You probably thought you'd heard the last of the fiasco at last Thursday's live radio concert at Ronnie Scott's jazz club in Soho. (It was supposed to star Stevie Wonder - but for most of it the blind singer- songwriter, who maintained that he didn't know the show was live, refused to perform. This made the broadcaster Simon Mayo sweat: he spent much of the weekend referring to "the skills" that enabled him to cope so well with the disaster.) But there is more. Once Wonder did get going, he was accompanied by that well-known British actress, but not remotely well- known singer, Catherine Zeta-Jones. Could Ms Zeta-Jones have been seeking a recording contract? It certainly sounded like it, for she actually managed to drown the Wonderkind out.

He gave as good as he got, however. A few bars into "Lately", in which he assumed for the first time the role of backing singer, he turned to Ms Zeta-Jones and, smiling all the while, whispered gently to her: "My turn."

The Panorama researchers working on a programme about Michael Portillo and the Tory right's alleged conspiracy to lose the next election (that'll be hard) and install their hero as leader are having a tough time of it. The only dirt they've got on his time at Peterhouse College, Cambridge, is that he belonged to an all-male college dining society, called the Grafton.

Perhaps I can help them here. The Grafton was not the most exclusive of Cambridge male dining societies. Portillo, after all, did not go to public school. But what it lacked in exclusivity it made up for in pretension. The members would adorn themselves in morning dress for a five-course champagne breakfast and afterwards stroll around the college in their finery, the spectacle of which was somewhat at odds with the college's professed policy of egalitarianism. Eventually, the college authorities snapped and banned it. But members still meet regularly for champagne breakfasts in London hotels, kitted out in their morning coats. Portillo,though, no longer joins them - presumably he just doesn't have the time.

**Material**
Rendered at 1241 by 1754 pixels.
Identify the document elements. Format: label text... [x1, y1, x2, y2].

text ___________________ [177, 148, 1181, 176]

**To be done**
[a] In the column about Stevie Wonder and Michael Portillo, repeat the passage starting with "He gave as good" and going on through "called the Grafton.", swapping "Panorama" for "Newsnight".
[b] Name every person the column about Stevie Wonder and Michael Portillo mentions by name.
[c] Carry on the column about Stevie Wonder and Michael Portillo from its last sentence.

**Expected answers**
[a]
He gave as good as he got, however. A few bars into "Lately", in which he assumed for the first time the role of backing singer, he turned to Ms Zeta-Jones and, smiling all the while, whispered gently to her: "My turn."

The Newsnight researchers working on a programme about Michael Portillo and the Tory right's alleged conspiracy to lose the next election (that'll be hard) and install their hero as leader are having a tough time of it. The only dirt they've got on his time at Peterhouse College, Cambridge, is that he belonged to an all-male college dining society, called the Grafton.

[b]
Stevie Wonder
Simon Mayo
Catherine Zeta-Jones
Michael Portillo

[c]
There's talk of closing down Spitting Image, the ageing satirical puppet show, but the rubbery mannequins seem unlikely to lie down and die. Satirical puppetry has caught on in many places abroad, where the Fluck and Law creations are often leased out. In Greece, two puppets are particularly popular with TV producers - those of Jeremy Paxman and the Duke of Edinburgh. Of course, these puppets do not satirise their live originals. "Nobody in Greece has ever heard of Jeremy Paxman," a Spitting Image spokeswoman says. "Instead, he's used to portray the stereotypical Greek waiter." And the Duke, who hails from the Greek Royal Family? "Nobody's ever heard of him either; he's used to portray the stereotypical degenerate drunk."

The film world has never seen the like. Three weeks ago MGM invited about 50 top American exhibitors (as cinema owners are known in the US) to a dinner in London celebrating the impending release of Rob Roy - a film about the hardships of village life in 17th-century Scotland - starring Liam Neeson. The guests were invited to a dinner at the Four Seasons Hotel, Park Lane, but instead of imposing a dress code, MGM asked for their measurements. The guests assumed they were getting a free dinner jacket (this is Hollywood, after all) and acquiesced.

Upon arrival, however, they discovered, to their dismay, that a kilt had been made up for each guest. "They all started ringing each other's hotel rooms," says one of the British guests who was in on the joke. "They deliberately arrived at the dinner in pairs, in case anyone took the mickey, but they ended up having a whale of a time." Clearly refreshed by the Scotch whisky on offer, some of the exhibitors went off together to Piccadilly. There a bunch of American tourists, and later a group of Japanese, mistook them for genuine Scots and took their pictures, but only after the wily Americans charged £5 a go. "They made over £100," says a spokesman for the distributors, UIP, adding hastily, "but I'm sure they gave it all to charity."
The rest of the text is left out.